An erster Stelle bedarf es einer partizipativen Netzwerk-Governance, um eine Verzahnung und Abstimmung aller Beteiligten zu ermöglichen. Gesundheitsnetzwerke, Caring Communities oder Sorgegemeinschaften sollen Versorgungspläne aufstellen und Hilfen für An- und Zugehörige aufzeigen – und das unabhängig von kommerziellen Interessen. Der genossenschaftliche Gedanke ist hier von hoher Relevanz, um eine Unabhängigkeit in der Vermittlung von Angeboten sicherzustellen.

Zweitens muss diese intersektorale und interprofessionelle Vernetzung zwingend digital gestützt und datenbasiert sein. Dritter Ansatz ist die offensive Nutzung von technischen und baulichen Lösungen für alters- und pflegegerechte Wohnorte und Quartiere. Viertens müssen Prävention und Kuration in unserem Versorgungssystemen enger gedacht und finanziert werden.

Vom Menschen aus denken

Politik und Sozialsysteme haben den Großteil der erforderlichen Pflegeleistungen buchstäblich „privatisiert“ – will heißen: in die Hände der Angehörigen gegeben. Hier findet der tatsächliche „Pflegenotstand“ statt. Das ist schlichtweg inakzeptabel. Ein Paradigmenwechsel wird dringend benötigt, um Pflege endlich von den Menschen aus zu denken.

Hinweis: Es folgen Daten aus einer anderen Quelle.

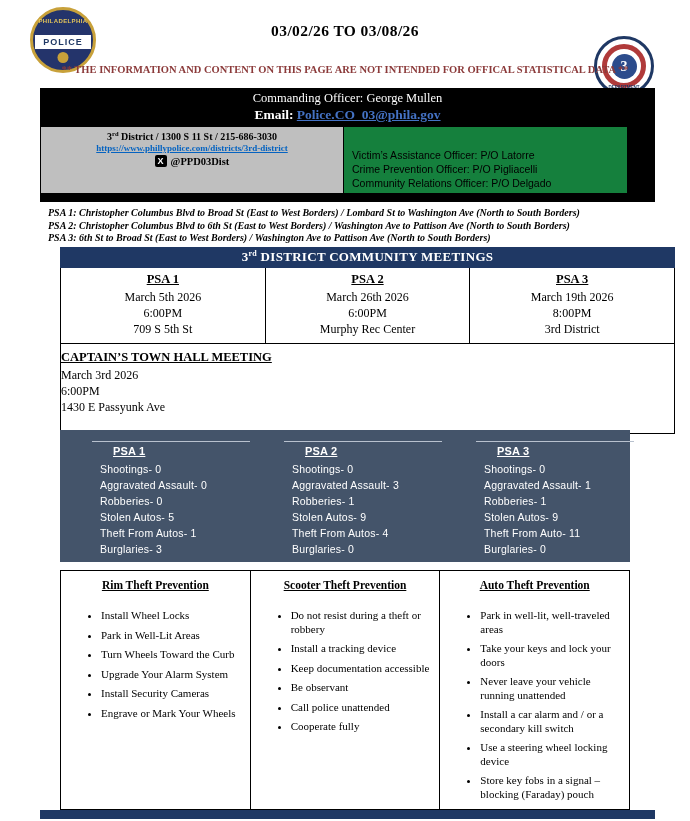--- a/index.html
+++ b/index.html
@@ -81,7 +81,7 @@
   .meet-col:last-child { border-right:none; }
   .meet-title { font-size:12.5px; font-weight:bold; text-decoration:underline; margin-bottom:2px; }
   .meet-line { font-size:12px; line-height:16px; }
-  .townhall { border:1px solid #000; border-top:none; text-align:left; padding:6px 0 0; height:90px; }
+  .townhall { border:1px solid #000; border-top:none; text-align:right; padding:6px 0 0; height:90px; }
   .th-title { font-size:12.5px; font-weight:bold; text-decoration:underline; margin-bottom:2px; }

Sicherlich ist hier Politik gefragt; erste Ansätze liegen mit dem Pflegekompetenzgesetz und dem Gesundheitsversorgungsstärkungsgesetz vor. Gefordert sind aber auch die Zivilgesellschaft und die Wirtschaft. Wir als Kuratorium Deutsche Altershilfe wollen gerne mit daran arbeiten, dass sich das lösungsorientierte Zusammenspiel von Politik, Zivilgesellschaft und Wirtschaft verbessert.

Alexia Zurkuhlen ist Vorständin des Kuratoriums Deutsche Altershilfe (KDA). Tassilo Mesenhöller, ist Projektleiter des Regionalbüros Alter, Pflege und Demenz Bergisches Land und Vorstandsvorsitzender des lokalen Pflegedienstleister-Verbunds Teheïm Solingen.